Meritocracia, el camino

Karla Estrella Mejía

Karla Estrella Mejía

Existe una línea muy frágil entre el ser, y el deber ser, del servidor público; podría asegurarse que hoy se vive una crisis en las instituciones del estado. Se ha normalizado una especie de servicio público que responde mejor a prebendas, prácticas clientelistas y cultura de coima en la mayoría de trámites. Producto de ello, millones de ecuatorianos son víctimas de un sistema que no responde oportunamente a las necesidades más apremiantes, aumentándose la desigualdad e injusticia social.

¿Pero, qué sucede con las instituciones públicas? ¿Se siguen protocolos que regulen y depuren a los funcionarios públicos? En su mayoría, estos son hombres y mujeres de bien que brindan su contingente con pasión y profesionalismo, pero unos cuantos hacen lo contrario.

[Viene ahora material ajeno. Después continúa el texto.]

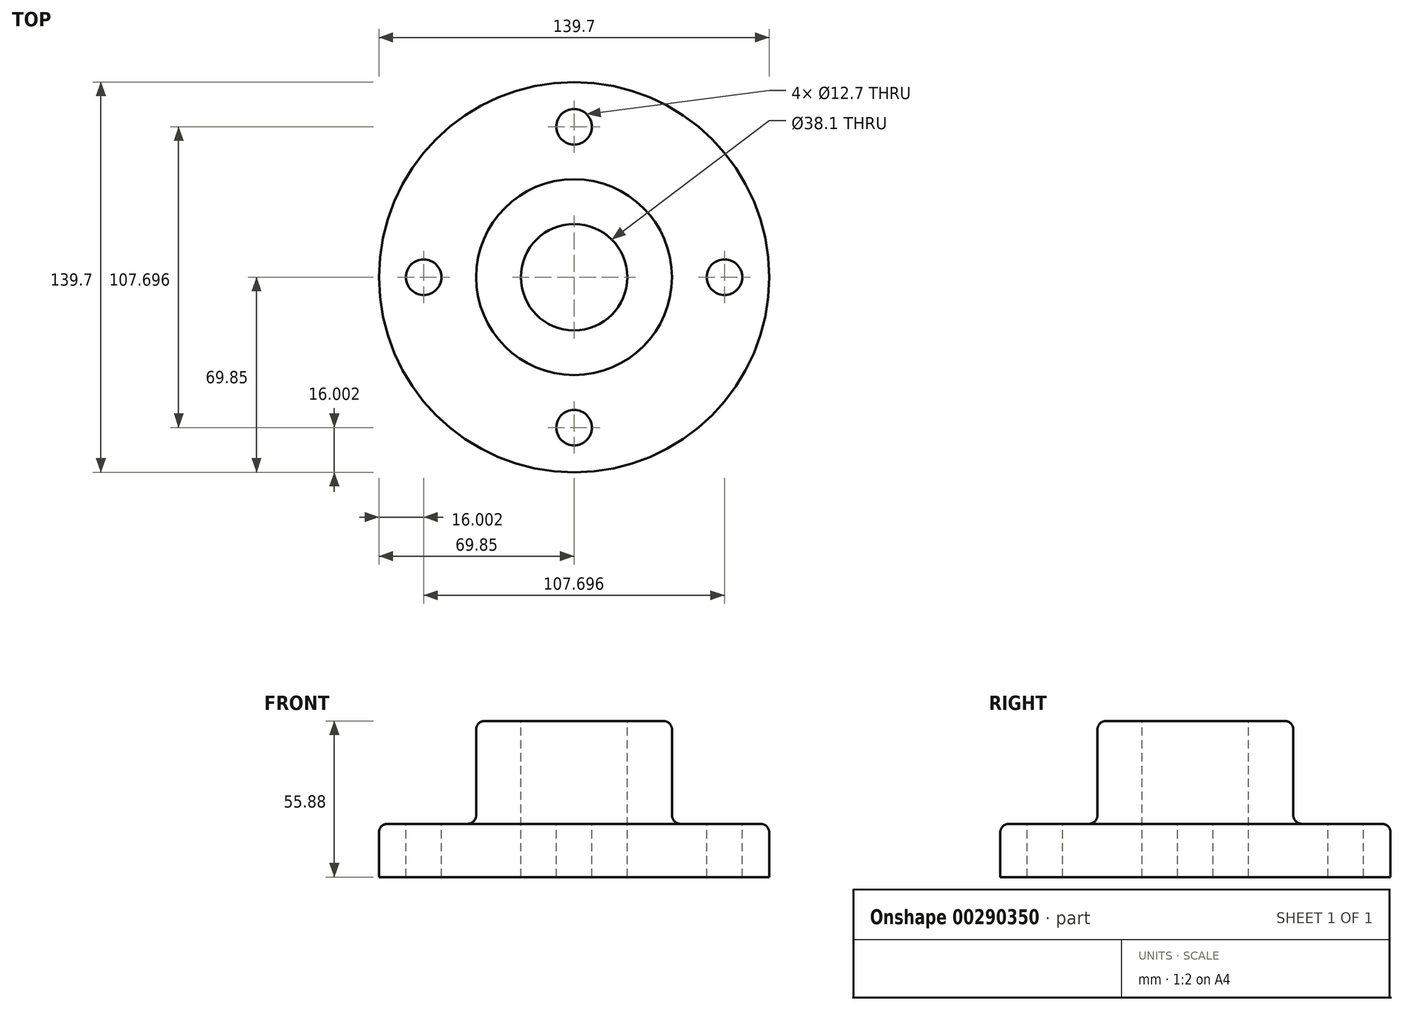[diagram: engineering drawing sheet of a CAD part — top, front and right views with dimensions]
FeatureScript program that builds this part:
annotation { "Feature Type Name" : "Feature", "Feature Type Description" : "" }
export const myFeature = defineFeature(function(context is Context, id is Id, definition is map)
    precondition{}
    {
        {
            var Q0;
            Q0=qCreatedBy(makeId("Front.planeOp"),FACE);
            var sketch = newSketch(context, id + "F0", { "sketchPlane" : qUnion([Q0])});
            skLineSegment(sketch, "E0", {"start": v(0, 0) * mm, "end": v(69.85, 0) * mm});
            skLineSegment(sketch, "E1", {"start": v(69.85, 0) * mm, "end": v(69.85, 19.05) * mm});
            skLineSegment(sketch, "E2", {"start": v(69.85, 19.05) * mm, "end": v(35.05, 19.05) * mm});
            skLineSegment(sketch, "E3", {"start": v(35.05, 19.05) * mm, "end": v(35.05, 55.88) * mm});
            skLineSegment(sketch, "E4", {"start": v(35.05, 55.88) * mm, "end": v(0, 55.88) * mm});
            skLineSegment(sketch, "E5", {"start": v(0, 55.88) * mm, "end": v(0, 0) * mm});
            skSolve(sketch);
        }
        {
            var Q0;
            Q0=makeQuery(id+"F0.imprint","IMPRINT",FACE,{"disambiguationData":[TD([[makeQuery(id+"F0.imprint","IMPRINT",EDGE,{"derivedFrom":sQuery(id+"F0.wireOp",EDGE,"E0")}),1.0]])]});
            var Q1;
            Q1=sQuery(id+"F0.wireOp",EDGE,"E5");
            revolve(context, id + "F1", {"entities" : qUnion([Q0]), "axis" : qUnion([Q1]), "revolveType" : RevolveType.FULL});
        }
        {
            var Q0;
            Q0=makeQuery(id+"F1.opRevolve","SWEPT_FACE",FACE,{"disambiguationData":[OSD([sQuery(id+"F0.wireOp",EDGE,"E4")])]});
            var sketch = newSketch(context, id + "F2", { "sketchPlane" : qUnion([Q0])});
            skCircle(sketch, "E6", {"center": v(0, 0) * mm, "radius": 19.05 * mm});
            skSolve(sketch);
        }
        {
            var Q0;
            Q0=makeQuery(id+"F2.imprint","IMPRINT",FACE,{"disambiguationData":[TD([[makeQuery(id+"F2.imprint","IMPRINT",EDGE,{"derivedFrom":sQuery(id+"F2.wireOp",EDGE,"E6")}),1.0]])]});
            extrude(context, id + "F3", {"entities" : qUnion([Q0]), "operationType" : NewBodyOperationType.REMOVE, "endBound" : BoundingType.THROUGH_ALL, "oppositeDirection" : true, "depth" : 25.4 * mm});
        }
        {
            var Q0;
            Q0=makeQuery(id+"F1.opRevolve","SWEPT_EDGE",EDGE,{"disambiguationData":[OSD([sQuery(id+"F0.wireOp",EDGE,"E3"),sQuery(id+"F0.wireOp",EDGE,"E4")])]});
            var Q1;
            Q1=makeQuery(id+"F1.opRevolve","SWEPT_EDGE",EDGE,{"disambiguationData":[OSD([sQuery(id+"F0.wireOp",EDGE,"E1"),sQuery(id+"F0.wireOp",EDGE,"E2")])]});
            var Q2;
            Q2=makeQuery(id+"F1.opRevolve","SWEPT_FACE",FACE,{"disambiguationData":[OSD([sQuery(id+"F0.wireOp",EDGE,"E2")])]});
            fillet(context, id + "F4", {"entities" : qUnion([Q0, Q1, Q2]), "radius" : 3.05 * mm, "tangentPropagation" : true, "allowEdgeOverflow" : false});
        }
        {
            var Q0;
            Q0=makeQuery(id+"F1.opRevolve","SWEPT_FACE",FACE,{"disambiguationData":[OSD([sQuery(id+"F0.wireOp",EDGE,"E2")])]});
            var sketch = newSketch(context, id + "F5", { "sketchPlane" : qUnion([Q0])});
            skCircle(sketch, "E7", {"center": v(-53.85, 0) * mm, "radius": 6.35 * mm});
            skCircle(sketch, "E8", {"center": v(0, 53.85) * mm, "radius": 6.35 * mm});
            skCircle(sketch, "E9", {"center": v(53.85, 0) * mm, "radius": 6.35 * mm});
            skCircle(sketch, "E10", {"center": v(0, -53.85) * mm, "radius": 6.35 * mm});
            skSolve(sketch);
        }
        {
            var Q0;
            Q0 = qSketchRegion(id + "F5", true);
            extrude(context, id + "F6", {"entities" : qUnion([Q0]), "operationType" : NewBodyOperationType.REMOVE, "endBound" : BoundingType.THROUGH_ALL, "oppositeDirection" : true, "depth" : 25.4 * mm});
        }
    });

El servicio público nace en el Imperio Germánico en los años 1600, creado bajo 3 principios: conciencia del deber, conocimientos, e integridad; máximas que han perdurado y que hoy aparecen integradas en la idea de meritocracia, una forma de gobierno que determina la capacidad, experiencia e integridad en los funcionarios, a fin de que los más idóneos puedan servir a la ciudadanía. Esta idoneidad no debe ser tergiversada, sino entendida desde la visión de Platón, quien planteó que quienes deben ir al gobierno, son personas de bien, que sabiendo que no van a algo ventajoso para ellos sino para los demás, irían con la convicción de que son los indicados para esa misión.

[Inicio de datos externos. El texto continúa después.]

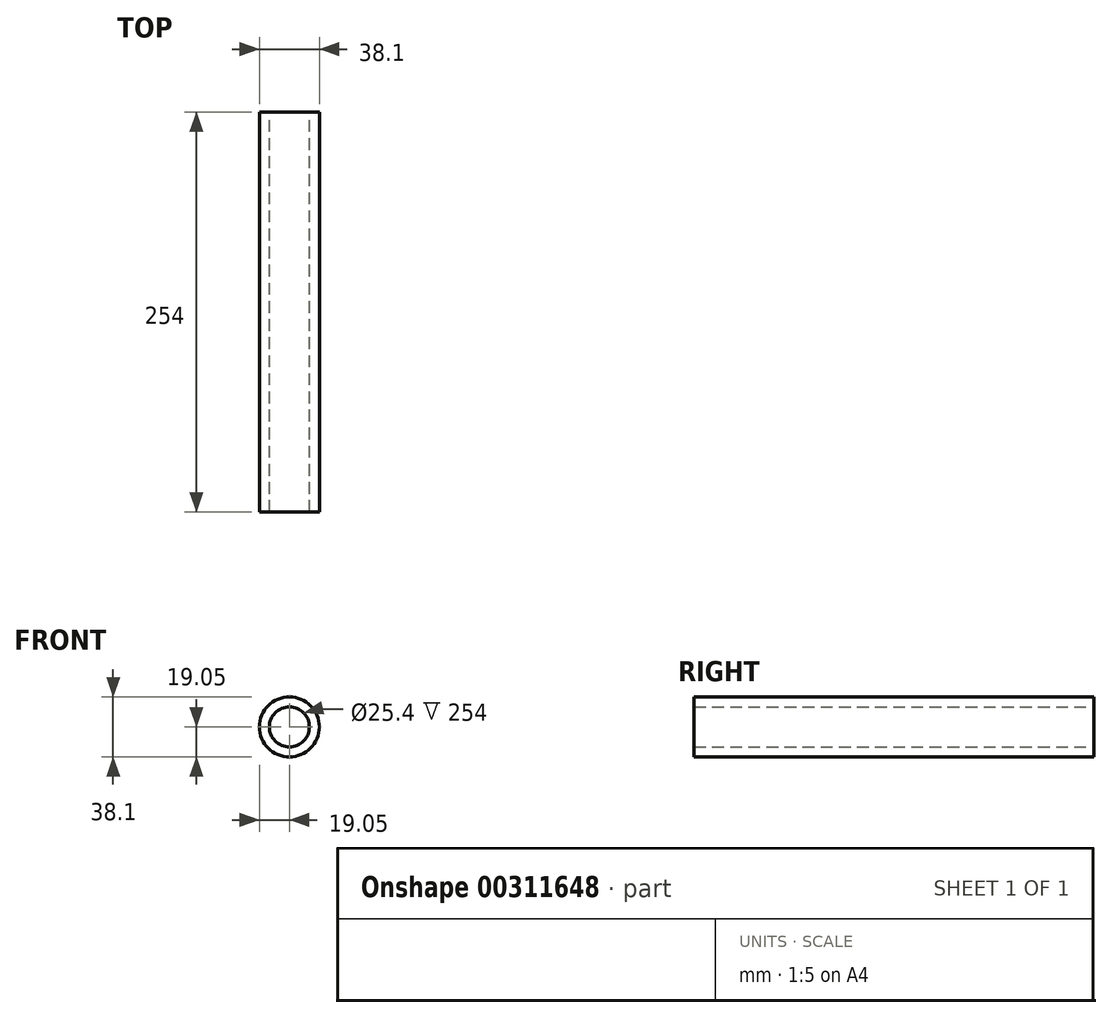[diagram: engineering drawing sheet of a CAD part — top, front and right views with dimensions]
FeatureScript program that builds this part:
annotation { "Feature Type Name" : "Feature", "Feature Type Description" : "" }
export const myFeature = defineFeature(function(context is Context, id is Id, definition is map)
    precondition{}
    {
        {
            var Q0;
            Q0=qCreatedBy(makeId("Front.planeOp"),FACE);
            var sketch = newSketch(context, id + "F0", { "sketchPlane" : qUnion([Q0])});
            skCircle(sketch, "E0", {"center": v(0, 0) * mm, "radius": 19.05 * mm});
            skCircle(sketch, "E1", {"center": v(0, 0) * mm, "radius": 12.7 * mm});
            skSolve(sketch);
        }
        {
            var Q0;
            Q0 = qSketchRegion(id + "F0", true);
            extrude(context, id + "F1", {"entities" : qUnion([Q0]), "depth" : 254 * mm});
        }
    });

Sin duda, la meritocracia es un arma que puede potencializar el servicio público, pero como toda arma, se la debe usar con cautela, evitando que en nombre de ella se legitime la entrega de puestos a quienes más títulos posean, sin priorizar un proceso de desarrollo del actual servidor público, brindándole herramientas para profesionalizarse y además, depurando a los malos elementos. Una política pública que aplique la meritocracia en justa medida, es el camino hacia un servicio público de excelencia.